══ Document section ══
In contrast, MOR levels were unaffected by surgery in the PPA group, but were significantly increased in the GA intraoperative samples (p = 0.04) when compared to the preoperative biopsy samples.

Discussion

This is the first prospective study looking at the effect of anesthetic technique on the expression of MOR. It demonstrates that the anesthetic technique may have an effect on tumor expression of MOR, but our sample size was not large enough to detect any difference in immunocyte population between the two groups. Although our previous work in this area demonstrated an increase in immunocyte level in the GA group [15], we did not compare the intraoperative to the preoperative samples and used a color deconvolution method of analysis that has since been shown to be less accurate than the method employed in this study. There have been several reports suggesting that opioids dramatically reduce NK cell activity [16,17,18].

The observed difference may be due either to the effect of opioids on the tumor cells or by the reduction in stress response by the paravertebral block or indeed by the direct effect of the local anesthetic on sodium channels expressed in tumor cells, leading to a change in cell signaling. µ-Opioid receptors, the product of the OPRM1 gene, have been demonstrated on several cancer cell lines including breast cancer, non-small cell lung cancer, adenocarcinoma and gastric carcinoma [19,20,21]. Retrospective studies on both non-small cell lung cancer and prostate cancer have indicated that MOR expression correlates with the aggressiveness of the tumor as well as progression-free survival and overall survival [3, 18]. The mechanism for this apparent altered behavior of cancer cells depending on the density of MOR expression may be multifactorial and involve cross activation of genes which are pro-metastatic including the proto-oncogene (Src), signal transducer and activator of transcription 3, neuroepithelial cell-transforming gene 1 protein [22] and the serine/threonine-specific protein kinase (Akt) [16], all of which are expressed in tumors with high metastatic potential. It is possible that difference in immune cell expression which we observed may be caused by the interaction between the morphine and the OPRM1 gene causing an increase in MOR expression.
═══
▶ _Your tasks_
**1)** Answer these questions about the text on anesthetic technique and MOR expression:
(a) In which group were MOR levels significantly higher in the intraoperative samples than in the preoperative biopsy samples?
(b) Which gene produces µ-opioid receptors?
(c) In which two cancers did retrospective studies link MOR expression to tumor aggressiveness?
**2)** How might the text on anesthetic technique and MOR expression go on? Write the next paragraph, starting after its final sentence.
══ Material shown ══
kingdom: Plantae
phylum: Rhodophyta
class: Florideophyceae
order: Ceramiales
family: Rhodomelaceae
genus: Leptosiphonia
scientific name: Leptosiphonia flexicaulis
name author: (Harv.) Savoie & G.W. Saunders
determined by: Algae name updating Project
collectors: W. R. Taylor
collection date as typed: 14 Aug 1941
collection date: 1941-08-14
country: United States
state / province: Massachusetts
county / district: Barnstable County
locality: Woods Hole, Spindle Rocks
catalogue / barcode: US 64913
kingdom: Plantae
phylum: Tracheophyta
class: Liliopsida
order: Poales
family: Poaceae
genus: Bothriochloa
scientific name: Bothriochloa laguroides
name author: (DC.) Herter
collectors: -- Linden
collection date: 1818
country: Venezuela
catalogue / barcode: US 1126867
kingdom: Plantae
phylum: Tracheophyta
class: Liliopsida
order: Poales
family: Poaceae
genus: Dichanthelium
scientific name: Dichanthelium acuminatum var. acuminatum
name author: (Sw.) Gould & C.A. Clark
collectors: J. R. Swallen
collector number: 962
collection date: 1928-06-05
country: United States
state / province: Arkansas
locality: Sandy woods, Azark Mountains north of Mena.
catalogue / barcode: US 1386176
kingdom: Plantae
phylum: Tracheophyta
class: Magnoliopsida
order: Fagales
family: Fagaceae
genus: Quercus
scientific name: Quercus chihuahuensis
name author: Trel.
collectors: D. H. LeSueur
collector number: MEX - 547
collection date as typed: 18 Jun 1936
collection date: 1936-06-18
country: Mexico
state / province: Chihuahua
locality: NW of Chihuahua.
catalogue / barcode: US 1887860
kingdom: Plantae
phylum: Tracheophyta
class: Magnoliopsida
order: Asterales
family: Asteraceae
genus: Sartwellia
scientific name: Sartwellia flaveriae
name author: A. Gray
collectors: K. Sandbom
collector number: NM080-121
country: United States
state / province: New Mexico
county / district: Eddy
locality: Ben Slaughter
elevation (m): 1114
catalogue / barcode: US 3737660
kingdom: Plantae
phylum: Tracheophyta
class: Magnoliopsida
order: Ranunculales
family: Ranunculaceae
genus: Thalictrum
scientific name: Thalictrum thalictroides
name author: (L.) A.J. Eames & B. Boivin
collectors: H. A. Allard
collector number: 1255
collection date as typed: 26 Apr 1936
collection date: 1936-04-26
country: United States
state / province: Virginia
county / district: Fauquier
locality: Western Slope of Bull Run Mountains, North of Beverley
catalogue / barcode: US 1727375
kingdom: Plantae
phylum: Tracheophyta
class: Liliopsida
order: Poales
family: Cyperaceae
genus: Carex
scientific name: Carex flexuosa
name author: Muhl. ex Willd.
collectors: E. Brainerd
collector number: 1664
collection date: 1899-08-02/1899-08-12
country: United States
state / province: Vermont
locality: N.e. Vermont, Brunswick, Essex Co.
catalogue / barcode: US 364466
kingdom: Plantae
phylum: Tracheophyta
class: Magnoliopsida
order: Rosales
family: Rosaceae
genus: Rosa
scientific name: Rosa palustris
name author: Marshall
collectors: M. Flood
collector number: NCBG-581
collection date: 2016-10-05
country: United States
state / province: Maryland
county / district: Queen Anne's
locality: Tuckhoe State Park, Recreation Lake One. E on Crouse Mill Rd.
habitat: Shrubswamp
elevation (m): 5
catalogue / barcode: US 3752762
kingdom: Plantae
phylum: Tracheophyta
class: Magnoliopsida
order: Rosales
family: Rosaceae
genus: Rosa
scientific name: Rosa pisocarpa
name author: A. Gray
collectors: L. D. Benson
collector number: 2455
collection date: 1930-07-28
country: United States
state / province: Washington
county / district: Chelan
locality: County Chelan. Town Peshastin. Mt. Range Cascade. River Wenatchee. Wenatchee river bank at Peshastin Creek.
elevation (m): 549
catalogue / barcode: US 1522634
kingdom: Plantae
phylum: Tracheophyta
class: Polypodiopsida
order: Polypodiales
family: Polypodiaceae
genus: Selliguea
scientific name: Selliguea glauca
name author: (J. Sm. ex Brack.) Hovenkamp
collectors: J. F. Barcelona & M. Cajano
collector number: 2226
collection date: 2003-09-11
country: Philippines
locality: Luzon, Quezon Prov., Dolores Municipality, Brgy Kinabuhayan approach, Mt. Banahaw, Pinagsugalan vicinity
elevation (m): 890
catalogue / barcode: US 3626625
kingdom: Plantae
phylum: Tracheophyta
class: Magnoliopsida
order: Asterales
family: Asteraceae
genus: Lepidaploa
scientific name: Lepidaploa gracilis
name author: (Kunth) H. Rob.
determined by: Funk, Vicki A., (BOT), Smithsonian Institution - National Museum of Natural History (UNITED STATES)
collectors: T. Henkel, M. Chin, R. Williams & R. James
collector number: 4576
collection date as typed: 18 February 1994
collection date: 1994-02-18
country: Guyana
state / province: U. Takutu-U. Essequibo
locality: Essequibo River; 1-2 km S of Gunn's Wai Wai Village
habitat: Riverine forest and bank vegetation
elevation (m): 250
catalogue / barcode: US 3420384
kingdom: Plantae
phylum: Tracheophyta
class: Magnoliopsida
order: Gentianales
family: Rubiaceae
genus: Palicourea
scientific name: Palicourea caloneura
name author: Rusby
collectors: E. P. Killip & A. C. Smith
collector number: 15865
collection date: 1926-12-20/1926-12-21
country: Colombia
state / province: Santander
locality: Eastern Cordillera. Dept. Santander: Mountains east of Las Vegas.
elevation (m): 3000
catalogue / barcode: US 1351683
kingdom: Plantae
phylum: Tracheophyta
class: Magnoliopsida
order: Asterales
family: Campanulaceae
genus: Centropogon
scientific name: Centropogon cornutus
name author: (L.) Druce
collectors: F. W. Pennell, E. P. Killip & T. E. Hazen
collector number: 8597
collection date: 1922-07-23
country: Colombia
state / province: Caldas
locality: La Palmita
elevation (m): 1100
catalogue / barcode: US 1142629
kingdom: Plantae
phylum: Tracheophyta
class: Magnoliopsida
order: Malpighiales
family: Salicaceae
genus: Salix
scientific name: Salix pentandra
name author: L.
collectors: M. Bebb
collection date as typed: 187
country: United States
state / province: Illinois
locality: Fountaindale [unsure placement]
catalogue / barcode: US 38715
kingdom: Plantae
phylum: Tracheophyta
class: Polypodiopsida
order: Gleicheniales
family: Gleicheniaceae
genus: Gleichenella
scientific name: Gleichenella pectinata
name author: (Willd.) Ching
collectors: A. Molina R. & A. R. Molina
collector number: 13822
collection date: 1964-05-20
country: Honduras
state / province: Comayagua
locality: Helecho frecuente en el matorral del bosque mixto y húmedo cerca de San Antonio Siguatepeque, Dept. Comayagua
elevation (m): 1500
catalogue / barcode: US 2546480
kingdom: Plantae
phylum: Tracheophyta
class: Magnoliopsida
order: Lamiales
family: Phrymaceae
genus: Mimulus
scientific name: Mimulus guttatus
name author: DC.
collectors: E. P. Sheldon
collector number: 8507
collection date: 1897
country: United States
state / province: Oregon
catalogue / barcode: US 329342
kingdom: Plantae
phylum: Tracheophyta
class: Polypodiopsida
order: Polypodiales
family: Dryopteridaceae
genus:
═══
▶ _Responses to the exercise_
**1)**
(a) The GA group (p = 0.04).
(b) The OPRM1 gene.
(c) Non-small cell lung cancer and prostate cancer.

**2)**
The nature of the immune response to cancer, surgery and anesthesia appears to be regulated by the balance of the two subsets of CD4 T helper cells, TH1 and TH2. TH1 cells secrete IFN-γ, IL-2 and TNF-α and thereby activate the ‘cellular immunity’ pathway which is responsible for protection against viruses, cancer and intracellular pathogens. In contrast to the TH1 response, the TH2 response involves the secretion of IL-4, IL-5 IL-10 and IL-13, which induce ‘humoral immunity’ thereby protecting against extracellular organisms. Optimally, the TH1/TH2 balance would be TH1 predominant in the case of cancer. TH1 release of IL-2 and IFN-γ has been shown to have strong anticancer properties by increasing the activity of CD56 NK cells. In comparison, TH2 cells have been shown to increase the levels of matrix metalloproteinase which increases the rates of metastasis by encouraging tumour cells to break through the surrounding cellular matrix. NK cells are cytotoxic lymphocytes that express a CD56 marker and recognize tumor cells without sensitization and can mount an immune response [23]. NK cells can modify the growth and dissemination pattern of certain tumor cells [24]. Research indicates that there are two subsets of NK cell dependent on the intensity of CD56 expression and the presence of the CD 16 antigen, and it is the population that stains most densely for CD56 and CD 16 that are reactive to tumor cells [25]. Our results demonstrate no discernible difference between the groups with respect to peritumoral immunocyte counts; however, it is unclear if immunocyte population size is a good surrogate for immunocyte activity.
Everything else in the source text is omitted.